Voltei, meus queridos, depois de ficar curtindo a minha netinha Marianna enquanto a minha filha e o meu genro se deleitavam no Chile. Saudosa deste espaço, retorno com o conto que publiquei abaixo. O final dá muito o que pensar...
Disk-pizza
A chuva espalhava o sangue brilhante que vazava do capacete. Seu dono estava estendido no chão imóvel. As pizzas atiradas no asfalto negro, rodelas de calabresa e tomate espalhadas em volta dos discos fugidios que se misturavam ao sangue como glóbulos gigantes. Logo apareceram várias pessoas para socorrê-lo, na maioria outros motoqueiros que se juntavam feito formigas operárias. Outras se aproximavam, insaciáveis desta mórbida rotina. Havia ainda as que preferiam escapar enquanto desse tempo, fugiam do trânsito, do outro, da proximidade da realidade.

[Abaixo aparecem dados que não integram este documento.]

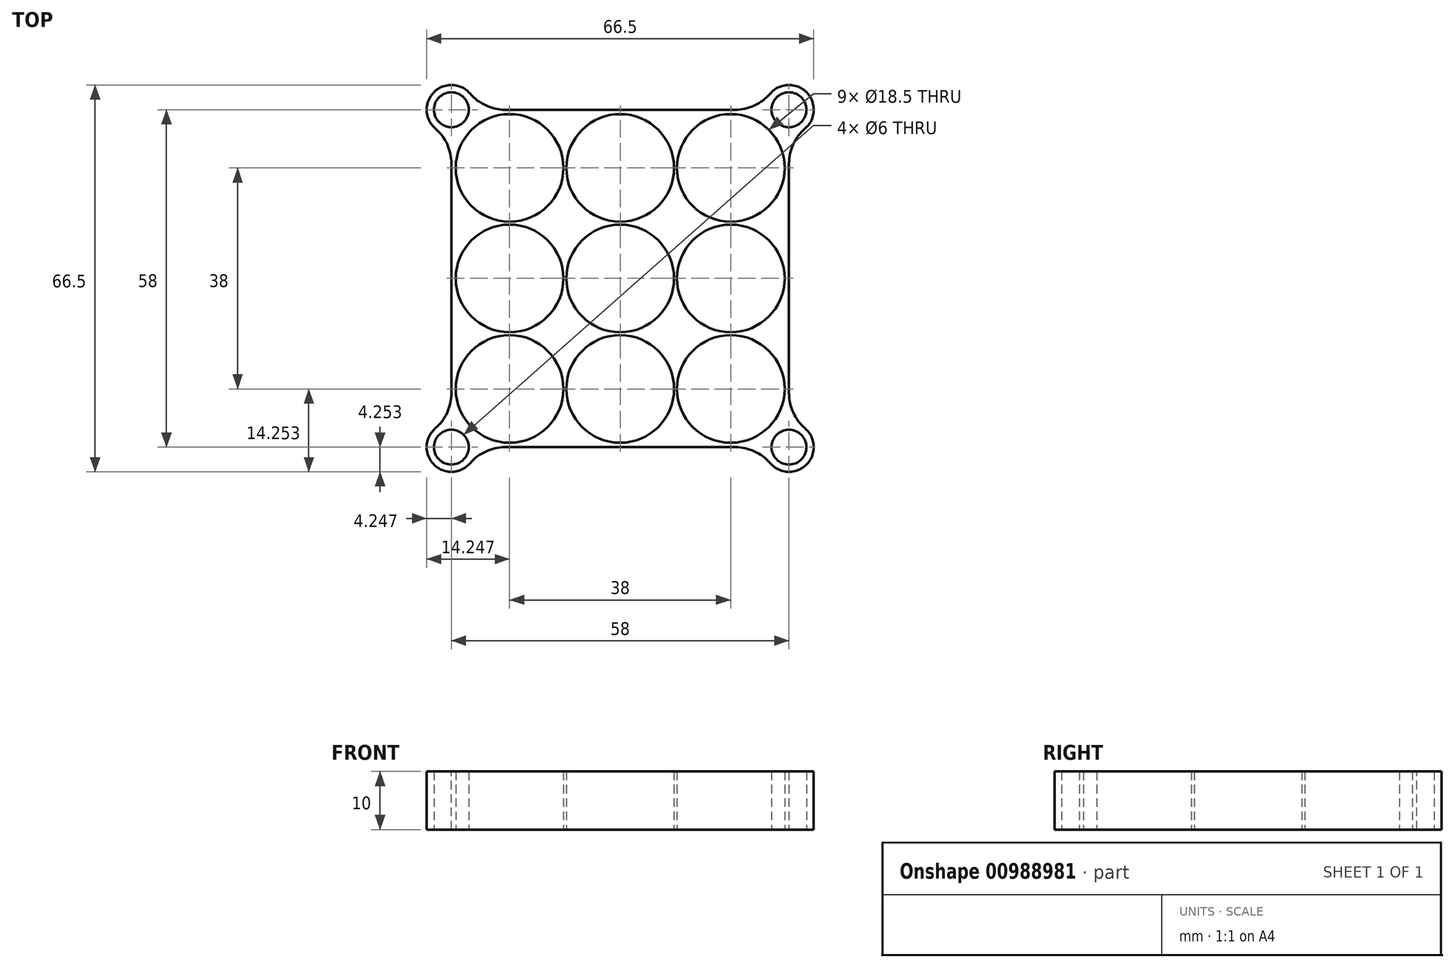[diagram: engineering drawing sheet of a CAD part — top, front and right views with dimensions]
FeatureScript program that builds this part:
annotation { "Feature Type Name" : "Feature", "Feature Type Description" : "" }
export const myFeature = defineFeature(function(context is Context, id is Id, definition is map)
    precondition{}
    {
        {
            var Q0;
            Q0=qCreatedBy(makeId("Top.planeOp"),FACE);
            var sketch = newSketch(context, id + "F0", { "sketchPlane" : qUnion([Q0])});
            skCircle(sketch, "E0", {"center": v(-21.4, 11.21) * mm, "radius": 9.25 * mm});
            skCircle(sketch, "E1.0.1.0", {"center": v(-21.4, 30.21) * mm, "radius": 9.25 * mm});
            skCircle(sketch, "E1.0.2.0", {"center": v(-21.4, 49.21) * mm, "radius": 9.25 * mm});
            skCircle(sketch, "E1.1.0.0", {"center": v(-2.4, 11.21) * mm, "radius": 9.25 * mm});
            skCircle(sketch, "E1.1.1.0", {"center": v(-2.4, 30.21) * mm, "radius": 9.25 * mm});
            skCircle(sketch, "E1.1.2.0", {"center": v(-2.4, 49.21) * mm, "radius": 9.25 * mm});
            skCircle(sketch, "E1.2.0.0", {"center": v(16.6, 11.21) * mm, "radius": 9.25 * mm});
            skCircle(sketch, "E1.2.1.0", {"center": v(16.6, 30.21) * mm, "radius": 9.25 * mm});
            skCircle(sketch, "E1.2.2.0", {"center": v(16.6, 49.21) * mm, "radius": 9.25 * mm});
            skLineSegment(sketch, "E1.direction1", {"start": v(-21.4, 11.21) * mm, "end": v(-2.4, 11.21) * mm, "construction": true});
            skLineSegment(sketch, "E1.direction2", {"start": v(-21.4, 11.21) * mm, "end": v(-21.4, 30.21) * mm, "construction": true});
            skLineSegment(sketch, "E2.bottom", {"start": v(26.6, 59.21) * mm, "end": v(-31.4, 59.21) * mm});
            skLineSegment(sketch, "E2.top", {"start": v(26.6, 1.21) * mm, "end": v(-31.4, 1.21) * mm});
            skLineSegment(sketch, "E2.left", {"start": v(26.6, 59.21) * mm, "end": v(26.6, 1.21) * mm});
            skLineSegment(sketch, "E2.right", {"start": v(-31.4, 59.21) * mm, "end": v(-31.4, 1.21) * mm});
            skCircle(sketch, "E3", {"center": v(-31.4, 59.21) * mm, "radius": 4.25 * mm});
            skCircle(sketch, "E4.0", {"center": v(-31.4, 59.21) * mm, "radius": 3 * mm});
            skCircle(sketch, "E5.0.1.0", {"center": v(-31.4, 1.21) * mm, "radius": 3 * mm});
            skCircle(sketch, "E5.0.1.1", {"center": v(-31.4, 1.21) * mm, "radius": 4.25 * mm});
            skCircle(sketch, "E5.1.0.0", {"center": v(26.6, 59.21) * mm, "radius": 3 * mm});
            skCircle(sketch, "E5.1.0.1", {"center": v(26.6, 59.21) * mm, "radius": 4.25 * mm});
            skCircle(sketch, "E5.1.1.0", {"center": v(26.6, 1.21) * mm, "radius": 3 * mm});
            skCircle(sketch, "E5.1.1.1", {"center": v(26.6, 1.21) * mm, "radius": 4.25 * mm});
            skLineSegment(sketch, "E5.direction1", {"start": v(-31.4, 59.21) * mm, "end": v(26.6, 59.21) * mm, "construction": true});
            skLineSegment(sketch, "E5.direction2", {"start": v(-31.4, 1.21) * mm, "end": v(-31.4, 59.21) * mm, "construction": true});
            skSolve(sketch);
        }
        {
            var Q0;
            Q0=makeQuery(id+"F0.imprint","IMPRINT",FACE,{"disambiguationData":[TD([[makeQuery(id+"F0.imprint","IMPRINT",EDGE,{"derivedFrom":sQuery(id+"F0.wireOp",EDGE,"E0")}),-1.0]])]});
            var Q1;
            {var subQ0=sQuery(id+"F0.wireOp",EDGE,"E3");var subQ1=sQuery(id+"F0.wireOp",EDGE,"E2.bottom");var subQ2=makeQuery(id+"F0.imprint","INTERSECT",VERTEX,{"derivedFrom":[subQ1,subQ0]});Q1=makeQuery(id+"F0.imprint","IMPRINT",FACE,{"disambiguationData":[TD([[makeQuery(id+"F0.imprint","IMPRINT",EDGE,{"disambiguationData":[TD([[subQ2,-1.0]])],"derivedFrom":subQ1}),-1.0]])]});}
            var Q2;
            {var subQ0=sQuery(id+"F0.wireOp",EDGE,"E3");var subQ1=sQuery(id+"F0.wireOp",EDGE,"E2.bottom");var subQ2=makeQuery(id+"F0.imprint","INTERSECT",VERTEX,{"derivedFrom":[subQ1,subQ0]});Q2=makeQuery(id+"F0.imprint","IMPRINT",FACE,{"disambiguationData":[TD([[makeQuery(id+"F0.imprint","IMPRINT",EDGE,{"disambiguationData":[TD([[subQ2,-1.0]])],"derivedFrom":subQ1}),1.0]])]});}
            var Q3;
            {var subQ0=sQuery(id+"F0.wireOp",EDGE,"E5.0.1.1");var subQ1=sQuery(id+"F0.wireOp",EDGE,"E2.top");var subQ2=makeQuery(id+"F0.imprint","INTERSECT",VERTEX,{"derivedFrom":[subQ1,subQ0]});Q3=makeQuery(id+"F0.imprint","IMPRINT",FACE,{"disambiguationData":[TD([[makeQuery(id+"F0.imprint","IMPRINT",EDGE,{"disambiguationData":[TD([[subQ2,-1.0]])],"derivedFrom":subQ1}),-1.0]])]});}
            var Q4;
            {var subQ0=sQuery(id+"F0.wireOp",EDGE,"E5.0.1.1");var subQ1=sQuery(id+"F0.wireOp",EDGE,"E2.top");var subQ2=makeQuery(id+"F0.imprint","INTERSECT",VERTEX,{"derivedFrom":[subQ1,subQ0]});Q4=makeQuery(id+"F0.imprint","IMPRINT",FACE,{"disambiguationData":[TD([[makeQuery(id+"F0.imprint","IMPRINT",EDGE,{"disambiguationData":[TD([[subQ2,-1.0]])],"derivedFrom":subQ1}),1.0]])]});}
            var Q5;
            {var subQ0=sQuery(id+"F0.wireOp",EDGE,"E5.1.1.1");var subQ1=sQuery(id+"F0.wireOp",EDGE,"E2.top");var subQ2=makeQuery(id+"F0.imprint","INTERSECT",VERTEX,{"derivedFrom":[subQ1,subQ0]});Q5=makeQuery(id+"F0.imprint","IMPRINT",FACE,{"disambiguationData":[TD([[makeQuery(id+"F0.imprint","IMPRINT",EDGE,{"disambiguationData":[TD([[subQ2,1.0]])],"derivedFrom":subQ1}),-1.0]])]});}
            var Q6;
            {var subQ0=sQuery(id+"F0.wireOp",EDGE,"E5.1.1.1");var subQ1=sQuery(id+"F0.wireOp",EDGE,"E2.top");var subQ2=makeQuery(id+"F0.imprint","INTERSECT",VERTEX,{"derivedFrom":[subQ1,subQ0]});Q6=makeQuery(id+"F0.imprint","IMPRINT",FACE,{"disambiguationData":[TD([[makeQuery(id+"F0.imprint","IMPRINT",EDGE,{"disambiguationData":[TD([[subQ2,1.0]])],"derivedFrom":subQ1}),1.0]])]});}
            var Q7;
            {var subQ0=sQuery(id+"F0.wireOp",EDGE,"E5.1.0.1");var subQ1=sQuery(id+"F0.wireOp",EDGE,"E2.bottom");var subQ2=makeQuery(id+"F0.imprint","INTERSECT",VERTEX,{"derivedFrom":[subQ1,subQ0]});Q7=makeQuery(id+"F0.imprint","IMPRINT",FACE,{"disambiguationData":[TD([[makeQuery(id+"F0.imprint","IMPRINT",EDGE,{"disambiguationData":[TD([[subQ2,1.0]])],"derivedFrom":subQ1}),1.0]])]});}
            var Q8;
            {var subQ0=sQuery(id+"F0.wireOp",EDGE,"E5.1.0.1");var subQ1=sQuery(id+"F0.wireOp",EDGE,"E2.bottom");var subQ2=makeQuery(id+"F0.imprint","INTERSECT",VERTEX,{"derivedFrom":[subQ1,subQ0]});Q8=makeQuery(id+"F0.imprint","IMPRINT",FACE,{"disambiguationData":[TD([[makeQuery(id+"F0.imprint","IMPRINT",EDGE,{"disambiguationData":[TD([[subQ2,1.0]])],"derivedFrom":subQ1}),-1.0]])]});}
            extrude(context, id + "F1", {"entities" : qUnion([Q0, Q1, Q2, Q3, Q4, Q5, Q6, Q7, Q8]), "depth" : 10 * mm, "offsetDistance" : 25 * mm});
        }
        {
            var Q0;
            Q0=makeQuery(id+"F1.opExtrude","SWEPT_EDGE",EDGE,{"disambiguationData":[OSD([sQuery(id+"F0.wireOp",EDGE,"E2.left"),sQuery(id+"F0.wireOp",EDGE,"E5.1.0.1")])]});
            var Q1;
            Q1=makeQuery(id+"F1.opExtrude","SWEPT_EDGE",EDGE,{"disambiguationData":[OSD([sQuery(id+"F0.wireOp",EDGE,"E2.bottom"),sQuery(id+"F0.wireOp",EDGE,"E5.1.0.1")])]});
            var Q2;
            Q2=makeQuery(id+"F1.opExtrude","SWEPT_EDGE",EDGE,{"disambiguationData":[OSD([sQuery(id+"F0.wireOp",EDGE,"E2.bottom"),sQuery(id+"F0.wireOp",EDGE,"E3")])]});
            var Q3;
            Q3=makeQuery(id+"F1.opExtrude","SWEPT_EDGE",EDGE,{"disambiguationData":[OSD([sQuery(id+"F0.wireOp",EDGE,"E2.top"),sQuery(id+"F0.wireOp",EDGE,"E5.0.1.1")])]});
            var Q4;
            Q4=makeQuery(id+"F1.opExtrude","SWEPT_EDGE",EDGE,{"disambiguationData":[OSD([sQuery(id+"F0.wireOp",EDGE,"E2.right"),sQuery(id+"F0.wireOp",EDGE,"E5.0.1.1")])]});
            var Q5;
            Q5=makeQuery(id+"F1.opExtrude","SWEPT_EDGE",EDGE,{"disambiguationData":[OSD([sQuery(id+"F0.wireOp",EDGE,"E2.right"),sQuery(id+"F0.wireOp",EDGE,"E3")])]});
            var Q6;
            Q6=makeQuery(id+"F1.opExtrude","SWEPT_EDGE",EDGE,{"disambiguationData":[OSD([sQuery(id+"F0.wireOp",EDGE,"E2.top"),sQuery(id+"F0.wireOp",EDGE,"E5.1.1.1")])]});
            var Q7;
            Q7=makeQuery(id+"F1.opExtrude","SWEPT_EDGE",EDGE,{"disambiguationData":[OSD([sQuery(id+"F0.wireOp",EDGE,"E2.left"),sQuery(id+"F0.wireOp",EDGE,"E5.1.1.1")])]});
            fillet(context, id + "F2", {"entities" : qUnion([Q0, Q1, Q2, Q3, Q4, Q5, Q6, Q7]), "radius" : 8 * mm, "tangentPropagation" : true, "allowEdgeOverflow" : false});
        }
    });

— Enganchou na traseira do caminhão, vinha costurando feito louco.
— Também, se não fazem a entrega no tempo, tem que pagar pela pizza.
— Meu Deus, onde é que a gente vai parar!
O motorista do caminhão permanecia imóvel, olhos órfãos, sem entender ainda o que havia acontecido, lembrava-se apenas do leve impacto atrás do caminhão.
— Alguém chama o resgate!
— Tem que tirar esse pau da cabeça dele.
— Não pode, se tirar ele morre.
Sentia uma dor leve, um frio fino que lhe penetrava os caminhos da alma. A chuva grossa refrescava a pele morena no asfalto ainda quente do dia de verão; entre as pálpebras semicerradas, viu estrelas faiscando nos postes estampados contra a negritude da noite. ‘Pai, você me dá uma boneca que faz xixi no meu aniversário?’ ’Mas minha princesa, é muito cara, não tenho dinheiro.’ ’Então você vai no banco e pega!’ Aqueles pequenos olhos suplicantes lhe davam pistas da sua existência.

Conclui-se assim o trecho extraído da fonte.